基于趋近律滑模控制的智能车辆轨迹跟踪研究

Sliding Mode Control for Intelligent Vehicle Trajectory Tracking Based on Reaching Law

针对目前已有智能车辆轨迹跟踪控制存在跟踪精度低、鲁棒性弱等问题,结合滑模控制响应迅速、抗干扰能力强的优点,提出一种基于趋近律的滑模控制方法。提出的趋近律通过特殊幂次函数和反双曲正弦函数的组合,提高了系统状态的趋近速度并且平滑和限制了抖振现象,可实现控制车辆平顺快速跟踪参考轨迹。在Simulink软件上搭建了车辆运动学模型并进行轨迹跟踪仿真实验,通过与双幂次趋近律滑模控制进行对比验证了控制效果。仿真实验结果表明,相对于双幂次趋近律滑模控制,提出的趋近律滑模控制的车辆能更快地跟踪到参考轨迹,横向和纵向误差收敛速度明显增快,航向角抖振现象减弱,系统具有更快的趋近速度,并且抖振现象被削弱。

The existing intelligent vehicle trajectory tracking controller have the problems such as low tracking accuracy and weak robustness. In order to solve these problems and improve track tracking effect,a sliding mode control method based on a new reaching law was proposed because the sliding mode control had the advantages of quick response and strong anti-interference ability. The new reaching law was the combination of a special function and a inverse hyperbolic sine,which made sure that the system state can approach the sliding surface quickly whether it was near the sliding surface or not. The law really avoided the shortcoming of the traditional algorithms and improved the approaching speed of the controlled system and limited the vibration. The controller that used this method can control the vehicle to track the reference trajectory quickly. In order to prove the effectiveness of this method,a vehicle kinematics model was built and the trajectory simulation experiment was carried out in Simulink to compare the control effect of the new reaching law with the double power reaching law.

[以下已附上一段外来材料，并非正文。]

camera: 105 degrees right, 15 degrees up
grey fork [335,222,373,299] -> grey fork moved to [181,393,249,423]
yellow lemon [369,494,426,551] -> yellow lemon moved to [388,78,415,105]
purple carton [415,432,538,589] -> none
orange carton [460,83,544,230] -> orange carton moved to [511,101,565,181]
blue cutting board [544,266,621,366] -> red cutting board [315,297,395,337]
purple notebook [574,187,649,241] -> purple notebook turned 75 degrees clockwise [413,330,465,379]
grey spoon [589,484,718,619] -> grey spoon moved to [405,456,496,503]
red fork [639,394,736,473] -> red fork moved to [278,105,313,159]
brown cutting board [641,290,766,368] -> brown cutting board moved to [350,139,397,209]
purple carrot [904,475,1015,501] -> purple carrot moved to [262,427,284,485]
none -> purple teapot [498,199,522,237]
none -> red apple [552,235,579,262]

The results of the simulation verified that the new reaching law had higher approaching speed and weaker vibration and it had better control effect. Controlled by the sliding mode control method based on the new reaching law,the convergence speed of horizontal and vertical errors of the vehicle kinematics model was significantly increased,the vibration of course angle error became weak,and the vehicle kinematics model can track the trajectory faster.